To achieve cost optimization, all AWS services provisioned as part of the software delivery lifecycle, where capacity is pre-configured at the point of provisioning, must have an associated auto-scaling policy to ensure that we are only paying for what we use.

Cloud resources auto-scaling is the process of automatically scaling up or down based on traffic patterns and usage.

Enabling auto-scaling will reduce the possibility of over-provisioning due to incorrect predictions of what capacity will be required.

This document outlines the common AWS resources used as part of delivering software that will require an auto-scaling policy to be applied.

Note: EC2 has been excluded from the list as we strive to use serverless technologies when delivering digital services. EC2 is only used for our bastion hosts, which are already provisioned with minimal capacity.

RDS#

AWS RDS currently supports only storage autoscaling as an automated way to scale database instances.
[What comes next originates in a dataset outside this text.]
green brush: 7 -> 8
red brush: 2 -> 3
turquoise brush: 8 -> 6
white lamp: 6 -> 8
Auto-scaling applies to an RDS database instance when the following factors are true:

  • Free available space is less than 10 percent of the allocated storage.
  • The low-storage condition lasts at least five minutes.
  • At least six hours have passed since the last storage modification, or storage optimization has completed on the instance, whichever is longer.

To provide cost optimization, RDS database instances should be provisioned with a smaller allocated storage space and an auto-scaling option enabled. The provisioned storage capacity should not be based on predictions for future service needs - it should instead reflect the foreseeable future data storage needs and scale up automatically only if required.

Considerations:

  • Always set a reasonable maximum and minimum storage capacity to be used for auto-scaling to avoid scenarios where data storage needs have grown exponentially for a reason different to genuine service needs.
    • Example for such scenario is large logs stored in Postgres due to failing DMS task resulting in database storage used increasing continuously. In such situations, alarms should be in place to prompt investigation.
  • If you are not sure how much storage space will be required for a database, please start with the default amount suggested by AWS for the given database instance type and enable auto-scaling.

DynamoDB#

You can use the AWS Application Auto Scaling service to set up automated scaling policies for DynamoDB.
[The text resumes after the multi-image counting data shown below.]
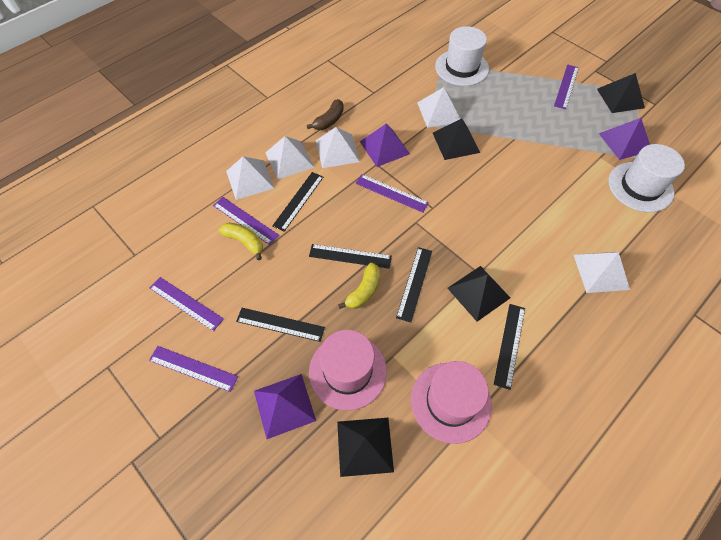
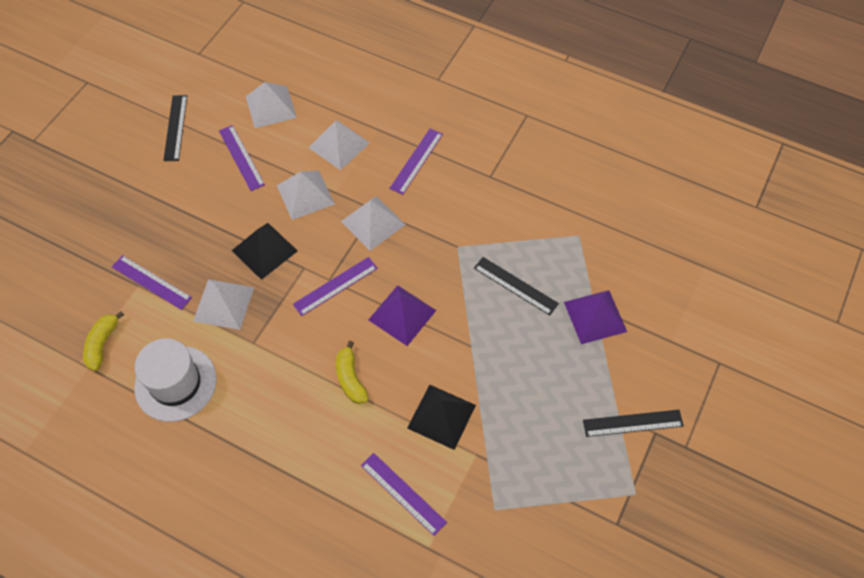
black pyramid: 4 -> 2
black ruler: 5 -> 3
brown banana: 1 -> 0
pink hat: 2 -> 0
purple pyramid: 3 -> 2
white hat: 2 -> 1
DynamoDB autoscaling can be applied to both - a table and a Global Secondary Index (GSI).

At Hackney, DynamoDB tables uses provisioned capacity mode, which means that we are billed based on read and write capacity units that a table is provisioned with.

To achieve cost optimization, all DynamoDB tables must have a scaling policy associated that will increase or decrease the RCUs and WCUs based on the traffic patterns.
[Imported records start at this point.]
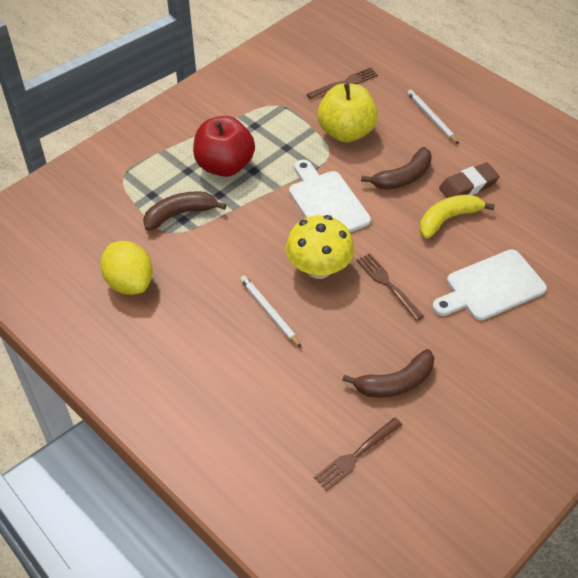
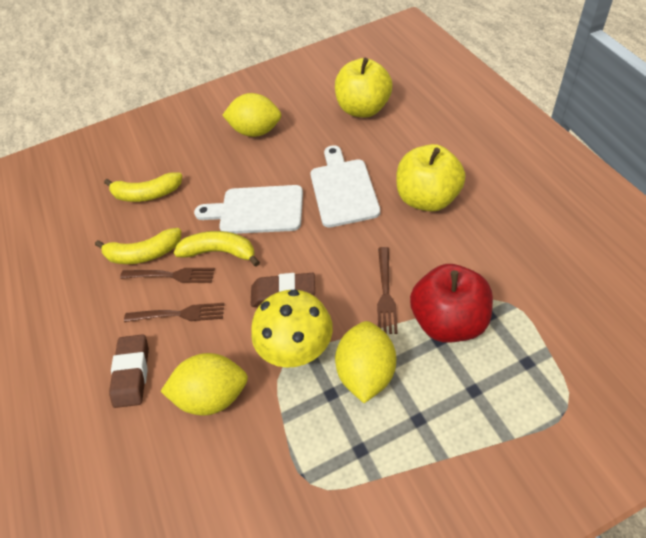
brown banana: 3 -> 0
brown eraser: 1 -> 2
white pencil: 2 -> 0
yellow apple: 1 -> 2
yellow banana: 1 -> 3
yellow lemon: 1 -> 3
A guide to enabling auto-scaling for DynamoDB tables using Terraform can be found here.

AWS Lambda#

Hackney does not use provisioned concurrency for the majority of the Lambda functions used. This means that Lambda handles concurrency and scaling automatically, as described in the official documentation. For this reason, there is no need to apply auto-scaling as this is already handled by default.

For any Lambda functions using provisioned concurrency, an auto-scaling policy must be applied, AWS Application Auto Scaling service can be used to automate the scaling process as described here.